Write dataframe into a table.

>>> import pandas as pd
>>> from dwopt import lt
>>> tbl = pd.DataFrame({'col1': [1, 2], 'col2': ['a', 'b']})
>>> lt.drop('test')
>>> lt.create('test', col1='int', col2='text')
>>> lt.write(tbl,'test')
>>> lt.run('select * from test')
   col1 col2
0     1    a
1     2    b

Attempt to write a dataframe into database and query back the same dataframe.

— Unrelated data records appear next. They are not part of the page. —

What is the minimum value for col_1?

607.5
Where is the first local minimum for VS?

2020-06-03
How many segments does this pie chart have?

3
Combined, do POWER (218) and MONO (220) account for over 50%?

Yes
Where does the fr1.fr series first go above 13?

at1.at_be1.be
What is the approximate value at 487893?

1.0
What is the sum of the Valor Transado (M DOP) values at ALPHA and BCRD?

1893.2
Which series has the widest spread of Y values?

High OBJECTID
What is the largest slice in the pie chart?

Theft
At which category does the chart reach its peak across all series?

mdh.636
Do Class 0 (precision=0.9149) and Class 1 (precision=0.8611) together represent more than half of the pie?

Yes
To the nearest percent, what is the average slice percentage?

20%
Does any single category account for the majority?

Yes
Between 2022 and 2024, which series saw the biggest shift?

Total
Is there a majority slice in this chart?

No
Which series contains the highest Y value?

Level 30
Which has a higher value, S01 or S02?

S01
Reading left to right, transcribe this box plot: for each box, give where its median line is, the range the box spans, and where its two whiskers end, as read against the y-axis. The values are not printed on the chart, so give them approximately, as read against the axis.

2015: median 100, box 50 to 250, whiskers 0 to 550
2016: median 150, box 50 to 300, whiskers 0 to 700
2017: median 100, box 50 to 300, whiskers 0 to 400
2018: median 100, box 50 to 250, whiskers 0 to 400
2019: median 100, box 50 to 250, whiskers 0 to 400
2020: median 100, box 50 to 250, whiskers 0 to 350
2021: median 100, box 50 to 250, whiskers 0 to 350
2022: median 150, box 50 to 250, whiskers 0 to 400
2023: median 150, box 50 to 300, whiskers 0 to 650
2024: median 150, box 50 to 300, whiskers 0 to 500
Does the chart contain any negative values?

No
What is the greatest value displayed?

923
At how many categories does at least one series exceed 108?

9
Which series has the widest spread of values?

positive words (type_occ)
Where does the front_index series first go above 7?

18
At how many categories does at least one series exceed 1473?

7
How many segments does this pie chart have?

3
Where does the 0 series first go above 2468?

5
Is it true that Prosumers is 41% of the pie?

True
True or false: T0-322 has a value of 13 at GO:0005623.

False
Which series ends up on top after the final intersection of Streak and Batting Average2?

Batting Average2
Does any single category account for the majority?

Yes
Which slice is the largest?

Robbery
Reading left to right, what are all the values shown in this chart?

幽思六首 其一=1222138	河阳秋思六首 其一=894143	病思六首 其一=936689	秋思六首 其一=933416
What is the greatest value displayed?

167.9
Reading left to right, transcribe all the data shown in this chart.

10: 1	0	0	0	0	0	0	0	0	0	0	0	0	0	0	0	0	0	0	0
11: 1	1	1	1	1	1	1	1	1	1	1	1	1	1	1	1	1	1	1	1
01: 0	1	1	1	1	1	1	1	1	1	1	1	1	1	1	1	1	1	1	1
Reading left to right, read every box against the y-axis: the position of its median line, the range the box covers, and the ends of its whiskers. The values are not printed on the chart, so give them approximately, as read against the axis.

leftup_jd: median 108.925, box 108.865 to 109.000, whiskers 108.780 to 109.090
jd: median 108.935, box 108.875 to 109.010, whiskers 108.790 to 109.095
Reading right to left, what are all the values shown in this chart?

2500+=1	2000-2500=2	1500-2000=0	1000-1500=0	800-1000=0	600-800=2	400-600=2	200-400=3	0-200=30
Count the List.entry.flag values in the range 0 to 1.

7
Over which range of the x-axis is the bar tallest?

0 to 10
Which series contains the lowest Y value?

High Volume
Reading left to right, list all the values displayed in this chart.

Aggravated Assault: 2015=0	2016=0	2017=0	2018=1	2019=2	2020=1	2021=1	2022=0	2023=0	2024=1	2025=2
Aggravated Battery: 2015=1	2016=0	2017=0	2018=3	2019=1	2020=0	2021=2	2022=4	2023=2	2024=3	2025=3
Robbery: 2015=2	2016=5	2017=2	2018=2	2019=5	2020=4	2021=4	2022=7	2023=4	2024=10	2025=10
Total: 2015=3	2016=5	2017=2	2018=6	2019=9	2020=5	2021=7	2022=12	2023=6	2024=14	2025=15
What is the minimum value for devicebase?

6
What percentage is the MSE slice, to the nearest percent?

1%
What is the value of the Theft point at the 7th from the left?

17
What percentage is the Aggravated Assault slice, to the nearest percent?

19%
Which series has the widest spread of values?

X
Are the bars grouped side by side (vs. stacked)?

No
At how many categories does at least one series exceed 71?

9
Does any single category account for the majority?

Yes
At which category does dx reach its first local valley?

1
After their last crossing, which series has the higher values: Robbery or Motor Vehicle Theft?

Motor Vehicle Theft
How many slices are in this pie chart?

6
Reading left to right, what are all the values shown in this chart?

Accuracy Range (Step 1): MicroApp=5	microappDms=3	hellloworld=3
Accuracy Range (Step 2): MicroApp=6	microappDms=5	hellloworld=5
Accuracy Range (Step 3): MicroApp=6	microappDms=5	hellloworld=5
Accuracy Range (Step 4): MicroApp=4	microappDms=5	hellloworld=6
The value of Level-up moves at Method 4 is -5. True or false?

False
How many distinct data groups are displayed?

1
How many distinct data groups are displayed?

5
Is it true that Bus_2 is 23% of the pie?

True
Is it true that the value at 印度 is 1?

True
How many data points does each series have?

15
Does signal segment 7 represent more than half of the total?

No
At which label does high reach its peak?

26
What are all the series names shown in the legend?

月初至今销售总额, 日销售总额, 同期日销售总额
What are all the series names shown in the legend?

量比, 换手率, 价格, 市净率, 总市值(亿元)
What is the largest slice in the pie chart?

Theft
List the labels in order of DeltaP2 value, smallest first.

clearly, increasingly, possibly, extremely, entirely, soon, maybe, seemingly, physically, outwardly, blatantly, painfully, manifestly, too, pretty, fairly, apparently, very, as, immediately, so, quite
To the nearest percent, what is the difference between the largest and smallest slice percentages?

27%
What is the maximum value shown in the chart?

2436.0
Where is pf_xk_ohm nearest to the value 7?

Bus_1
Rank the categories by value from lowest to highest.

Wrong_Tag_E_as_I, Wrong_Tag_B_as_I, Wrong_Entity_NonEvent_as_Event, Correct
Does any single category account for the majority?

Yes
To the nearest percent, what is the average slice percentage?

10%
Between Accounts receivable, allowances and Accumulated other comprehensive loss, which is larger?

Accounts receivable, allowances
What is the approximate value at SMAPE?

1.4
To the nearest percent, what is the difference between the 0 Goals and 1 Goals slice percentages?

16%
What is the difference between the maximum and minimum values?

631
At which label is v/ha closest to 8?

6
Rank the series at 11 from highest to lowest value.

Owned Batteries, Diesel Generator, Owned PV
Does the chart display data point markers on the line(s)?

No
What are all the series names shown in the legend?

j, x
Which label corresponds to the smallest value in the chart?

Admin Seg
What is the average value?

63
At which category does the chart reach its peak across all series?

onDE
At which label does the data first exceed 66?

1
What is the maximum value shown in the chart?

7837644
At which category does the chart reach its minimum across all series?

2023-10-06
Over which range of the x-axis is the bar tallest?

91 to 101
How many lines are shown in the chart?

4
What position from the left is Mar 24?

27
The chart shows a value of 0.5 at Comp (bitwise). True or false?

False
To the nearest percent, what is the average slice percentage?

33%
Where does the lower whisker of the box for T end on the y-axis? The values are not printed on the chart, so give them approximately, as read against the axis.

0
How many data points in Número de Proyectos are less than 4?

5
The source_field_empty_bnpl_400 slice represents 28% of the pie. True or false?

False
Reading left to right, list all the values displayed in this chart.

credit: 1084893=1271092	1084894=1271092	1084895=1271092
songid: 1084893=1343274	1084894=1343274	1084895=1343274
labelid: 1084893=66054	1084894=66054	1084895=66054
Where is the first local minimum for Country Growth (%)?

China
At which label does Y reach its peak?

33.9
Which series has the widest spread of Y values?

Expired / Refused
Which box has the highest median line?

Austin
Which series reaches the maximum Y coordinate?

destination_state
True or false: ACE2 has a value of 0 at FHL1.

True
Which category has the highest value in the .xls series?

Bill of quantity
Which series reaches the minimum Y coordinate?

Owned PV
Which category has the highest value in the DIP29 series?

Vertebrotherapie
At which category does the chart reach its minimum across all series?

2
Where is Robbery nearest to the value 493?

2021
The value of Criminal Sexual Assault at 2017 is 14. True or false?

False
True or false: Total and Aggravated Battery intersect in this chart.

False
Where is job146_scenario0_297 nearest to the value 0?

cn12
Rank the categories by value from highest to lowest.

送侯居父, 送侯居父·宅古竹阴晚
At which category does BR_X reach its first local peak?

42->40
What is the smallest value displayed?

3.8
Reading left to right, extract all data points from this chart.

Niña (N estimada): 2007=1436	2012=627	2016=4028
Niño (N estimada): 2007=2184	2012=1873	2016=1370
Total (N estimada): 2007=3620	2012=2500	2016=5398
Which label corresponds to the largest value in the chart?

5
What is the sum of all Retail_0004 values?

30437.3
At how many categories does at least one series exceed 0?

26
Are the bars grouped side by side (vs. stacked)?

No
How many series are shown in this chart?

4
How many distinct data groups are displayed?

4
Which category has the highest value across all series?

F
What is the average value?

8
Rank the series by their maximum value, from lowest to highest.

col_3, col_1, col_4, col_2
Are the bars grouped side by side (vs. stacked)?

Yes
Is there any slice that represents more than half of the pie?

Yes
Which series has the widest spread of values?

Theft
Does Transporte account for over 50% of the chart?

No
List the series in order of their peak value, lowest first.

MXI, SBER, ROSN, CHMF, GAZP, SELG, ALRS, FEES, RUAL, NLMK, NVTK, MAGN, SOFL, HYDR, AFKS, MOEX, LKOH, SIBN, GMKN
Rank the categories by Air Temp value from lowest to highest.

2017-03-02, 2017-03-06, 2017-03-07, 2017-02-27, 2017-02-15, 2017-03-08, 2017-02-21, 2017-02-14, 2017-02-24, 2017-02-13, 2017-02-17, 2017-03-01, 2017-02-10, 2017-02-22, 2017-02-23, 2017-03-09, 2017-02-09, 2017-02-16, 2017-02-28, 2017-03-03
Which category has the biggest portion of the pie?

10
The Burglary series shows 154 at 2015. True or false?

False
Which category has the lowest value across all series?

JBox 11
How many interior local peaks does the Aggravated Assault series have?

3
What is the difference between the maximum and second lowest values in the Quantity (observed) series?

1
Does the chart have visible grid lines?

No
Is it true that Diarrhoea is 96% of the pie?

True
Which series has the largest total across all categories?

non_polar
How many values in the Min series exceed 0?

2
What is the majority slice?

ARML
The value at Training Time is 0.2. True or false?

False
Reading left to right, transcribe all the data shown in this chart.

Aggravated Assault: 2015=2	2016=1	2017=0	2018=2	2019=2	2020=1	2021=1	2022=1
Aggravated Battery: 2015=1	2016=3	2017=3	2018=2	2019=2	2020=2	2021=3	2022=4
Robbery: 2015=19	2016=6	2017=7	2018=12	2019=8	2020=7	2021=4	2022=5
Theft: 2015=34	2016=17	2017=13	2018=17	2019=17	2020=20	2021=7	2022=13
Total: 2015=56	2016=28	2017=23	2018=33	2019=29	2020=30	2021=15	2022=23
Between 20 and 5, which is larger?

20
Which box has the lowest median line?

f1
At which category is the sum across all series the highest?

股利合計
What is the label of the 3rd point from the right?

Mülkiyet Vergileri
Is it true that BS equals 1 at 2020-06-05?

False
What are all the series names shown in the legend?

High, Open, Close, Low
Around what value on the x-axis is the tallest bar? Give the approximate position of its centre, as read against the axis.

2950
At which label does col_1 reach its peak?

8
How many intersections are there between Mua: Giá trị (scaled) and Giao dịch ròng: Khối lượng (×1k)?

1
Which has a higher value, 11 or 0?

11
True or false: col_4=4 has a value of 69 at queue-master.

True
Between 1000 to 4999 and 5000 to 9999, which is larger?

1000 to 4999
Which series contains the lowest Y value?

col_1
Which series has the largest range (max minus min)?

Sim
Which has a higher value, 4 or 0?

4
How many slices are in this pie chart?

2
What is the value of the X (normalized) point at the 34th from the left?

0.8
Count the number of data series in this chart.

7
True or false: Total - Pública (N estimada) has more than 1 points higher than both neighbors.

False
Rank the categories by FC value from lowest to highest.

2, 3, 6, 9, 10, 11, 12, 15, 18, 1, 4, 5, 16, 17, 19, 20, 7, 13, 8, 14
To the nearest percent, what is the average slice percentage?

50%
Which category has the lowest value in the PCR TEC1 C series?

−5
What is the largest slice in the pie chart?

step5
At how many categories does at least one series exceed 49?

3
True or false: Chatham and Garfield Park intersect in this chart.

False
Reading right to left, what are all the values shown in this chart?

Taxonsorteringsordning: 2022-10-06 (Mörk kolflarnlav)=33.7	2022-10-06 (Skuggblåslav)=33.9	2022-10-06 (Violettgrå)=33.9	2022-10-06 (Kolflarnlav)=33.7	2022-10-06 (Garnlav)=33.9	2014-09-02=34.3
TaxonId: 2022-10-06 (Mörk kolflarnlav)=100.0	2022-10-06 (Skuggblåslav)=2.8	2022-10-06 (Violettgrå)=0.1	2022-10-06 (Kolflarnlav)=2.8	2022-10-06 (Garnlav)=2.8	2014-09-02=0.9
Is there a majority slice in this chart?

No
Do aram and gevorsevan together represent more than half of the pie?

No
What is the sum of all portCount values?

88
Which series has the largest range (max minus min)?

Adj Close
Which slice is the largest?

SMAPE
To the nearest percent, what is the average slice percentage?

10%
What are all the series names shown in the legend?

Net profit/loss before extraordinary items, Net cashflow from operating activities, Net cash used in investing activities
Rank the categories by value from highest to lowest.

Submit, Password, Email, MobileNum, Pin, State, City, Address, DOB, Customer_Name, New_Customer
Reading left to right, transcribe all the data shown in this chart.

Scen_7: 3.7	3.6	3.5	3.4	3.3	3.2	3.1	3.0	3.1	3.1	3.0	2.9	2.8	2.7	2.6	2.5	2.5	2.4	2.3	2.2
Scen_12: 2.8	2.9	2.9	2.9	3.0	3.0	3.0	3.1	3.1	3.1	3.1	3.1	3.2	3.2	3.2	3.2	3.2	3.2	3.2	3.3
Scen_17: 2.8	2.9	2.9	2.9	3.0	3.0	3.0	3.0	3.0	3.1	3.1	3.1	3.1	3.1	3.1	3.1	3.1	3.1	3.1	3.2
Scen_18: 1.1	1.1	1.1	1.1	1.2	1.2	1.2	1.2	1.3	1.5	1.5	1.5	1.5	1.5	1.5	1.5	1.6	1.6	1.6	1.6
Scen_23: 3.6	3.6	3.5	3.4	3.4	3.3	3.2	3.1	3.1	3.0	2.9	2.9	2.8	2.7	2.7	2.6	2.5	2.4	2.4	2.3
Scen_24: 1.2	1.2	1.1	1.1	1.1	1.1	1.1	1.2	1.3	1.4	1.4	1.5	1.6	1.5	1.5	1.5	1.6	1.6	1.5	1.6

>>> from dwopt import make_test_tbl
>>> from pandas.testing import assert_frame_equal
>>> pg, df = make_test_tbl('pg')
>>> pg.drop('test')
>>> pg.create(
...     "test",
...     dtypes={
...         "id": "bigint primary key",
...         "score": "float8",
...         "amt": "bigint",
...         "cat": "varchar(20)",
...         "dte":"date",
...         "time":"timestamp"
...     }
... )
>>> pg.write(df, 'test')
>>> df_back = pg.qry('test').run().sort_values('id').reset_index(drop=True)
>>> assert_frame_equal(df_back, df)

write_nodup(tbl, sch_tbl_nme, pkey, where=None)[source]

Insert without creating duplicates.

Does below:

Make and run a select statement with optionally provided where clause.
If step 1 returns any results and the payload table in non-empty , remove duplicates on the payload table, using the provided primary key columns as judge of duplication.
Make insert statement on the non-duplicating payload data via the dwopt.dbo._Db.write() method.

Parameters:

tbl (pandas.DataFrame) – Payload Dataframe with data to insert.
sch_tbl_nme (str) – Table name in form my_schema1.my_table1 or my_table1.
pkey ([str]) – Iterable of column name str.
where (str) – where clause in str form. The where keyword is not needed.